Sinema’s class was taught on a Sunday morning on the second floor of the University Center at the downtown Phoenix campus. But the university building was not open to all students and those associated with the university that day: Only those students taking Sinema’s class could use their ASU ID cards to access the building. Some of the activists were ASU students; they tried scanning their cards to open the building, but failed, according to the police report. 

ASU police used card scan logs to identify two of the activists as Arianna Reyes and Alexis Delgado Garcia.

Reyes used her ASU ID card to get into the neighboring Walter Cronkite School of Journalism and Mass Communication building, and asked a patrol officer to let her into the University Center. She told him she had left her laptop in the lobby. He opened the doors of the University Center for her, and returned to his post at the Cronkite building, according to the police report. 

In the police report, officers said it’s unclear how one of the activists got into the University Center building. But she let Delgado Garcia and Blanca into the building. They met Reyes in the lobby, according to the police report. 

The police found that the activists were in the building for less than 20 minutes. 

Later that afternoon, ASU police saw several people who they believed were the activists involved in the morning incident walking near the downtown campus. They detained two women, including ASU student Sophia Marjanovic. She had stood in front of Sinema’s stall during the morning protest. 

Marjanovic told Sinema she was a victim of human trafficking.
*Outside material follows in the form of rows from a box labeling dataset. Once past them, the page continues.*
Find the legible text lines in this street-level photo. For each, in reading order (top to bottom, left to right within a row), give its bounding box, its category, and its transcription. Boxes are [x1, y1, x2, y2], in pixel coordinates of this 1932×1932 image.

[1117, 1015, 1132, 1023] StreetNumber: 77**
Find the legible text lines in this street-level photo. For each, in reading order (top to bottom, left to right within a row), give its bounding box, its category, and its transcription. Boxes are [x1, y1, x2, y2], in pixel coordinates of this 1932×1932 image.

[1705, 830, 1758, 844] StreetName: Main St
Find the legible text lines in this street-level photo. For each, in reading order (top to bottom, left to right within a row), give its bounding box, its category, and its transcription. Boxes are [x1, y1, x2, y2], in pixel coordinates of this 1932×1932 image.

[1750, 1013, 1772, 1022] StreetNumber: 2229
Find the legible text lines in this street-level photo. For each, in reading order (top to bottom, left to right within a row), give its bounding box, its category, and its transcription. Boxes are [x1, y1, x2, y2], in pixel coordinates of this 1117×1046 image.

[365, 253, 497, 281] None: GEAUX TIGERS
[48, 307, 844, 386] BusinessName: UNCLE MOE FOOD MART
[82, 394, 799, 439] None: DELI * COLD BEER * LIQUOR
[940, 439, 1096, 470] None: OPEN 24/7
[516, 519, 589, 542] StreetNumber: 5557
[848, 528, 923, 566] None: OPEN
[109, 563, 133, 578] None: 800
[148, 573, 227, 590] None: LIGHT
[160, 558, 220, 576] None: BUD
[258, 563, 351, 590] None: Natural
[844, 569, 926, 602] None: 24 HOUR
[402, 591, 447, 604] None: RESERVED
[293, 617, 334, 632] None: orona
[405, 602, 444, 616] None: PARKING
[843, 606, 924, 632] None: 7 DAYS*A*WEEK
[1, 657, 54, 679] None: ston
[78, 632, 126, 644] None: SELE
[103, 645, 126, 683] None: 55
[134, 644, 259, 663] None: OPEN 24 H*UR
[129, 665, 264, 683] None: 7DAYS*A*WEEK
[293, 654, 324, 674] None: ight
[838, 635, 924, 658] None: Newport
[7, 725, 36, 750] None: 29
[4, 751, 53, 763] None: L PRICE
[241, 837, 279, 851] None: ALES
On social media, Marjanovic said she identifies as a Native woman and “fell into human trafficking due to not having worker protections in the gig economy.” That’s why she wanted to tell Sinema to pass the Build Back Better Act, which – among many reforms on climate change, health care, education and housing – would strengthen the rights of workers trying to organize a union. 

According to the report, ASU police detective Rustin Standage recommended MCAO charge three people – Marjanovic, Reyes and Delgado – with two misdemeanors for disorderly conduct and interference or disruption of an education institution. Each offense is considered a class 1 misdemeanor and could carry a sentence of about six months in jail.

It is unclear who the fourth person ASU police referred for charges was. Wolfe, the ASU police spokesman, did not clarify that discrepancy.